Task objective
Begin at the line containing "San Justo fue escenario de un gran remate de" in the entries below and end at the line containing "היי. תגובה לא"; transcribe that range exactly and nothing outside it.

Dataset entries
#####

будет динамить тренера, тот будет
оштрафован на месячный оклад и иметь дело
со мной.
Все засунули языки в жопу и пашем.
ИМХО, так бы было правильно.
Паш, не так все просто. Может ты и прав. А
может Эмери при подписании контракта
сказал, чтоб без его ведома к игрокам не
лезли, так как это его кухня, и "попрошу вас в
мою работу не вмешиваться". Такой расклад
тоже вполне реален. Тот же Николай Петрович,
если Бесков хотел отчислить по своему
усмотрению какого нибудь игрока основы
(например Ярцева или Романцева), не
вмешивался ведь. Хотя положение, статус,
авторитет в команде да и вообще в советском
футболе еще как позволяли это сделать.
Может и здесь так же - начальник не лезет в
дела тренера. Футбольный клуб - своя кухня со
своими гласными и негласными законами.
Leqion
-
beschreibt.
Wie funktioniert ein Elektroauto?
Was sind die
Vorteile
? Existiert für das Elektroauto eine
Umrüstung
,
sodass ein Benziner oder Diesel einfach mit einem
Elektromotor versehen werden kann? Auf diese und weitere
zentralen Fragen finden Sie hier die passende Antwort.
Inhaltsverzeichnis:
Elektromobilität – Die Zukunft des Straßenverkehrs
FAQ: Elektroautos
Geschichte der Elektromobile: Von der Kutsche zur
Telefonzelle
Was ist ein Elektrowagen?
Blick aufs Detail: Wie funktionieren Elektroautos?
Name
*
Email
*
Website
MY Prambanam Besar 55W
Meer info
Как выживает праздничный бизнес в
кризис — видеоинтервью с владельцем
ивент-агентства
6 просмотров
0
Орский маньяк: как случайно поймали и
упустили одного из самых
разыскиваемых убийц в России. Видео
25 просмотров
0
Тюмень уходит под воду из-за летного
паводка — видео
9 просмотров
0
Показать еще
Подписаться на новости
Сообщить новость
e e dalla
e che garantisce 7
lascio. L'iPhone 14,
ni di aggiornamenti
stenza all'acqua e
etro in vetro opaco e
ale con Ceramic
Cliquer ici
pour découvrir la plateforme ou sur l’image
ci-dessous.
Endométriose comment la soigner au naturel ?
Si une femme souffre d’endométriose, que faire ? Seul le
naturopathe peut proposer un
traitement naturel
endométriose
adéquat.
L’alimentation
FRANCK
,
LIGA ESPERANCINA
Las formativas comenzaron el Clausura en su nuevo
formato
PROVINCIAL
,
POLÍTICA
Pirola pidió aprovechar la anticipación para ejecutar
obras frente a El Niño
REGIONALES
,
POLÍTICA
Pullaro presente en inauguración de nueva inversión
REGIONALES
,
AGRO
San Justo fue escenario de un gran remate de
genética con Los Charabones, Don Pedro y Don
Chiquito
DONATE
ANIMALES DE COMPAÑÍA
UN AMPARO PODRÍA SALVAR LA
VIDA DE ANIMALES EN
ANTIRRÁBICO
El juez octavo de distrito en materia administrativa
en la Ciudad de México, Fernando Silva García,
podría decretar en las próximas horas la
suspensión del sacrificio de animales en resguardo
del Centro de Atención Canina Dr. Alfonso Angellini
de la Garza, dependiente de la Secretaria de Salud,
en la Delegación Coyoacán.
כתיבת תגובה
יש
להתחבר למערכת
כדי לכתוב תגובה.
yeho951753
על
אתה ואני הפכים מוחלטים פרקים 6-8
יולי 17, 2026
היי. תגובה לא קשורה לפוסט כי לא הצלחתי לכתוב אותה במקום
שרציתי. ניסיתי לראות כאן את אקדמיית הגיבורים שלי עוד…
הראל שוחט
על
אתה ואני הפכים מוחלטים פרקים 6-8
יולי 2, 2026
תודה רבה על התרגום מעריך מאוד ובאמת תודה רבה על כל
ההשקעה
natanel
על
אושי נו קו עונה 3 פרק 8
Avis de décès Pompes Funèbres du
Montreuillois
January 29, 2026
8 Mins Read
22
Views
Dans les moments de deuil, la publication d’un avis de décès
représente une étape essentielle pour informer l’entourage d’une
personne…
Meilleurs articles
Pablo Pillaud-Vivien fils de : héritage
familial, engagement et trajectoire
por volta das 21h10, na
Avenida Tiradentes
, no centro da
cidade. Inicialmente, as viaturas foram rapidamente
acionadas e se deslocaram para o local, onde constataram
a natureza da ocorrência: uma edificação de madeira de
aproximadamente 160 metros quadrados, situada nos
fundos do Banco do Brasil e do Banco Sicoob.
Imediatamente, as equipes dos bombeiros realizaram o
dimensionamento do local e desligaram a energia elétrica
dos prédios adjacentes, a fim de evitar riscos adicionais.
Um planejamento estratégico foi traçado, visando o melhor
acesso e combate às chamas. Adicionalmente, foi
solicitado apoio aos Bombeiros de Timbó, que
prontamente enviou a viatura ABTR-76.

#####

Task response
San Justo fue escenario de un gran remate de
genética con Los Charabones, Don Pedro y Don
Chiquito
DONATE
ANIMALES DE COMPAÑÍA
UN AMPARO PODRÍA SALVAR LA
VIDA DE ANIMALES EN
ANTIRRÁBICO
El juez octavo de distrito en materia administrativa
en la Ciudad de México, Fernando Silva García,
podría decretar en las próximas horas la
suspensión del sacrificio de animales en resguardo
del Centro de Atención Canina Dr. Alfonso Angellini
de la Garza, dependiente de la Secretaria de Salud,
en la Delegación Coyoacán.
כתיבת תגובה
יש
להתחבר למערכת
כדי לכתוב תגובה.
yeho951753
על
אתה ואני הפכים מוחלטים פרקים 6-8
יולי 17, 2026
היי. תגובה לא קשורה לפוסט כי לא הצלחתי לכתוב אותה במקום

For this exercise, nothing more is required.